La littérature et le tamis

2 janvier 2014

« Il y avait le diable chez Jouhandeau, mais il y avait aussi Dieu ; il jouait un peu entre les deux. C’était son jeu. » Ainsi parlait son biographe, José Cabanis.
Précisons que l’écrivain a fait tout son possible pour transformer sa vie en Chaminadour. Homosexuel, il fait un mariage d’opérette à 40 ans avec une danseuse, avec laquelle il se plaît en disputes et en tromperies ; ont lieu dans son pavillon des scènes de ménage et de jalousie invraisemblables. Dans l’enfer qu’il s’est créé, se clôt sa vie, et son œuvre, puisqu’il écrit jusqu’au bout. Une œuvre qui s’élève haut, alimentée par ce feu qu’il avait sciemment allumé et qui le dévorait.

Ses funérailles d’ailleurs tinrent davantage du carnaval que de l’enterrement. Ses proches arrivèrent tous ivres au cimetière. On jeta le cercueil -à la une, à la deux, à la trois- qui s’ouvrit béant ; des planches brisées et disjointes, la tête raide, déplumée de l’auteur surgit, en un rictus hideux. Si bien que tous en furent dessaoulés d’un coup. Le défunt avait, dit-on, emporté avec lui tout le village des turpitudes qui avait fait sa réputation de prosateur, Chaminadour.

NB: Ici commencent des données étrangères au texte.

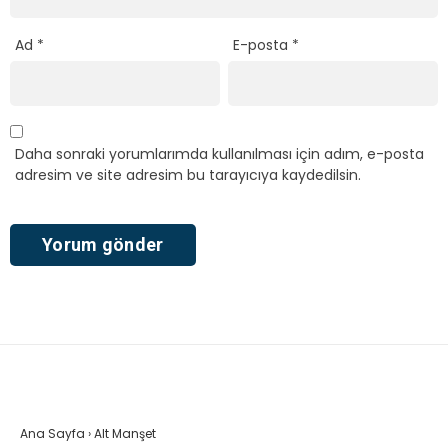
Ad
*
E-posta
*
Daha sonraki yorumlarımda kullanılması için adım, e-posta
adresim ve site adresim bu tarayıcıya kaydedilsin.
Ana Sayfa
›
Alt Manşet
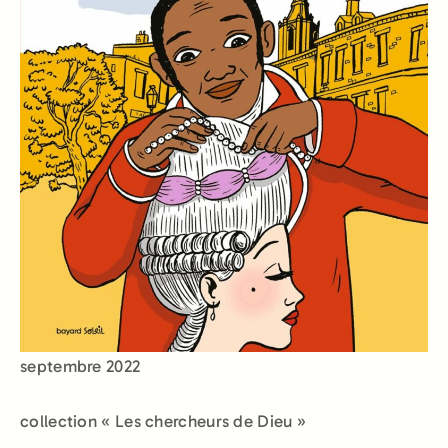
septembre 2022
collection « Les chercheurs de Dieu »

Madame Pô, celle qui avait acheté une maison sur le chemin du cimetière à Guéret pour avoir le plaisir de cracher sur le cercueil de l’écrivain lorsqu’on le mènerait à sa dernière demeure, en fut pour ses frais, il fut mis en terre à Montmartre. Pas dégoûtée pour deux sous, la bonne vieille dame se vêtit de sa plus belle robe en crinoline, rubans de couleurs, elle se poudra de frais, se maquilla comme pour la communion de sa filleule, 30 années auparavant, et elle attrapa le train, comme on disait à l’époque, pour monter à Paris, et là, malgré la chaleur étouffante, la gorge en feu, elle dût s’y reprendre à plusieurs reprises pour faire ce qu’elle avait juré de faire.

À travers ce recueil qui tient des caractères, de la peinture de mœurs, et de la chronique de village provincial, Jouhandeau nous offre ce qu’on appelle en pâtisserie des « gâteaux cassés ». Mais ce sont de drôles de gâteaux-là au goût amer et étrange. Le professeur de français, de bon français, à la syntaxe raffinée, est tout entier là qui joue aux échecs dans les bois avec son ombre, et il appelle cela « la tentative du sort contre vous ». Car il se complaît (à défaut de le vivre dans un premier temps) dans le malheur comme une vieille dame qui tient davantage à sa manie qu’à la raison, qui contemple avec délices les plus jeunes trépasser avant elle. Avec l’auteur, on écoute aux portes, on regarde par le trou de la serrure. « Une pauvre femme passe avec un si beau panier qu’il lui a fallu tant d’argent pour acheter qu’elle n’en paraît que plus pauvre, mais combien plus fière et plus touchante à côté de lui ». Ce serait aujourd’hui l’RMIste en Subaru, qui met 10 euros à la pompe pour faire la sortie des lycées. Il se fait l’écrivain du la-dit-la-fé, il nous prend l’envie de lui dire à l’arrière de notre voiture : Occup à ou don !

Néanmoins Jouhandeau pose avec acuité la question du regard. Que n’a-t-on dit de l’écrivain : « Cet homme-là, à force de ne croire en rien, il va finir par tomber dans son propre trou ! » On disait du bout des lèvres : Quel dégoût, mais quel style ! Tous ces vices logés dans ses greniers… Il a un côté vieille poubelle ; il sent le rance, etc.
Bien sûr, mais il y a plus que cela, Jouhandeau nous interroge sur la frontière de la littérature. Et Chaminadour constitue l’exemple type. La difficulté vient de ce que dénoncer le vice n’est rien si tenté à partir du moment où on est soi-même la dupe de ses propres vices.
À force de dépeindre la petitesse humaine, on est envahi par la tentation de s’y jeter. Chaminadour à ce titre est l’œuvre d’un Faust de la petitesse.
Convenons que s’il y a un fossé qui sépare Chaminadour I et Chaminadour II, ce fossé est celui du cloaque.

Jean-Charles Angrand

Chaminadour de Marcel Jouhandeau, éditions Gallimard.